Du bist sicher schon an einem Beitrag vorbeigescrollt und hast gedacht: «Das ist KI» – ohne genau sagen zu können, warum. Dieser Reflex ist auf LinkedIn inzwischen weit verbreitet, und er kostet: Sobald ein Leser diesen Stempel auf deinen Text gesetzt hat, liest er nicht mehr, er überprüft.
Die gute Nachricht: Was einen generierten Beitrag verrät, ist kein Rätsel. Es sind immer dieselben Merkmale.
Was einen KI-Text verrät
Die perfekten Übergänge. «Aber das ist noch nicht alles.» «Und genau hier ändert sich alles.» So schreibt niemand zwischen zwei Terminen auf dem Handy. Diese Scharniere sind die Signatur eines zusammengesetzten, nicht durchdachten Textes.
Das fehlende überprüfbare Detail. Ein menschlicher Beitrag sagt: «Am Dienstag fragte mich eine Kundin, warum sich ihre Rechnung verdoppelt hat.» Ein generierter Beitrag sagt: «Kürzlich äußerte ein Kunde eine Frage.» Der zweite ist glatter – und beliebig austauschbar.
Die Symmetrie. Drei gleich lange Absätze, drei nummerierte Punkte, drei Beispiele. Echtes Schreiben ist ungleichmäßig: Man verweilt beim Wesentlichen und kürzt den Rest.
Der körperlose Schluss. «Zusammengefasst: Der Schlüssel ist Konsistenz.» Ein Fazit, das unter jeden beliebigen anderen Beitrag passt, ist kein Fazit.
Das eigentliche Problem ist der Ausgangspunkt
Der Methodenfehler besteht darin, die KI den fertigen Beitrag schreiben zu lassen. Aus einem leeren Prompt kann ein Modell nur den Durchschnitt dessen erzeugen, was es gelesen hat – also genau den Stil, den deine Leser erkennen gelernt haben.
Eine KI weiß nicht, welches Gespräch du gestern geführt hast, welchen Satz dein Kunde benutzt hat oder was dich diese Woche geärgert hat. Genau dort liegt aber der Stoff für einen guten Beitrag.
Dreh die Reihenfolge um: Du lieferst den Stoff, die KI übernimmt die Form.
Die Methode in vier Schritten
1. Notiere die rohe Idee, ungeschliffen. Drei Zeilen genügen: was passiert ist, was du daraus mitgenommen hast, warum es anderen nützt.

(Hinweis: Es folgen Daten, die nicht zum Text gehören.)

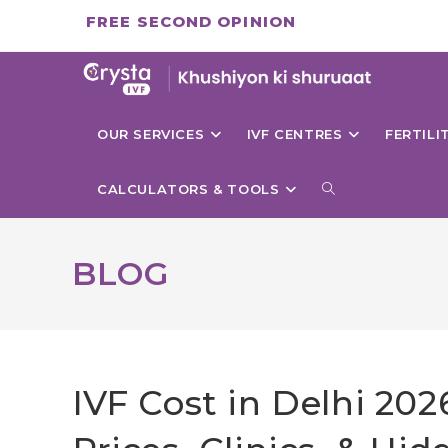
Skip
FREE SECOND OPINION
to
content
OUR SERVICES
IVF CENTRES
FERTIL
TOGGLE
CALCULATORS & TOOLS
WEBSITE
BLOG
SEARCH
IVF Cost in Delhi 20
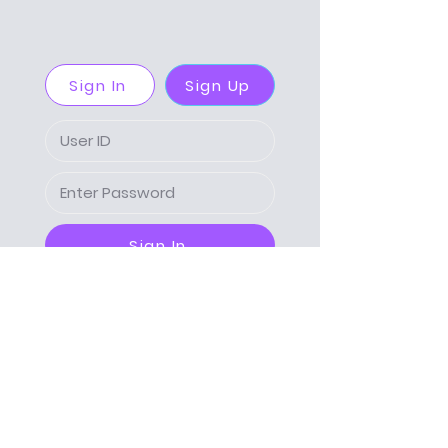
Sign In
Sign Up
Sign In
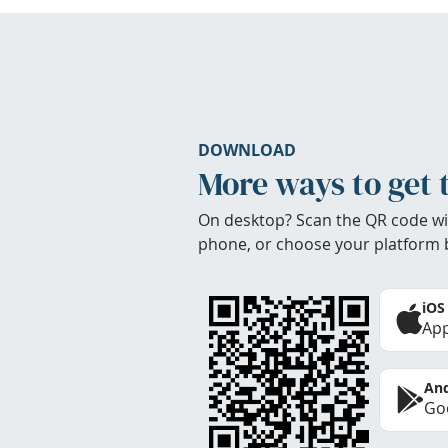
DOWNLOAD
More ways to get 
On desktop? Scan the QR code wi
phone, or choose your platform 
iOS
App
And
Goo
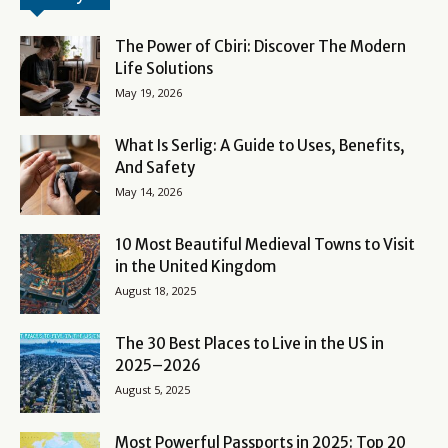
The Power of Cbiri: Discover The Modern
Life Solutions
May 19, 2026
What Is Serlig: A Guide to Uses, Benefits,
And Safety
May 14, 2026
10 Most Beautiful Medieval Towns to Visit
in the United Kingdom
August 18, 2025
The 30 Best Places to Live in the US in
2025–2026
August 5, 2025
Most Powerful Passports in 2025: Top 20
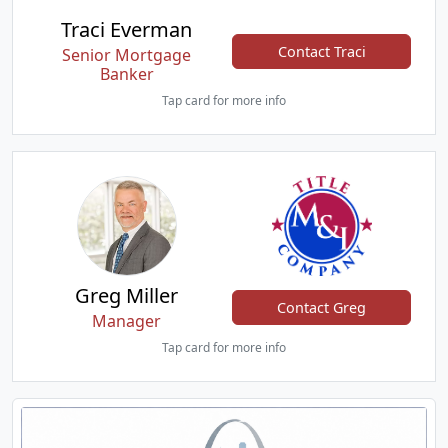
Traci Everman
Contact Traci
Senior Mortgage
Banker
Tap card for more info
Greg Miller
Contact Greg
Manager
Tap card for more info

2. Gib deinen Stil als Beispiel, nicht als Adjektiv. «Schreib professionell, aber nahbar» sagt einem Modell nichts. Fünf deiner früheren Beiträge schon. Das ist das Prinzip der Stilanalyse in Ego: Deine bisherigen Veröffentlichungen dienen als Referenz, und Satzlänge, Interpunktion und die Art, wie du einen Text eröffnest, werden aus deinen eigenen Texten abgeleitet.
3. Behandle das Ergebnis als Entwurf. Der erste Wurf liefert eine Struktur, keinen fertigen Text. Streiche die großen Übergänge, ersetze eine Allgemeinheit durch dein konkretes Beispiel, brich die Symmetrie.
4. Ergänze den Satz, den die KI nicht schreiben konnte. Eine Zahl aus deinem Geschäft, die Software, die du wirklich nutzt, der exakte Einwand, den man dir entgegengehalten hat.
Ein einfacher Test vor dem Veröffentlichen
Lies den Beitrag noch einmal und frage dich: Könnte ein Wettbewerber denselben Text veröffentlichen und nur den Namen austauschen?
Wenn ja, ist es kein Beitrag, sondern eine Pressemitteilung. Ergänze, was nur dir gehört – ein Datum, ein Betrag, ein Fehler, den du gemacht hast – und das Problem verschwindet.
Was KI wirklich gut kann
Es geht nicht darum, auf das Werkzeug zu verzichten. An der richtigen Stelle spart es viel Zeit: einen Einstieg zehnmal umformulieren, 2.000 Zeichen auf 1.200 kürzen, ohne das Argument zu verlieren, erkennen, dass der zweite Absatz den ersten wiederholt, oder eine Idee in drei Tonvarianten übersetzen.
Das sind Redaktionsaufgaben, und darin ist KI ausgezeichnet. Die Idee bleibt bei dir – und das ist die gute Nachricht: Sie ist der einzige Teil, den niemand kopieren kann.
Zum Mitnehmen
Das Problem war nie die KI, sondern die Reihenfolge. Ein aus dem Nichts geschriebener Beitrag klingt immer hohl. Ein Beitrag aus deinem Stoff, von der KI geformt und von dir überarbeitet, liest sich einfach wie ein gut geschriebener Text – weil er einer ist.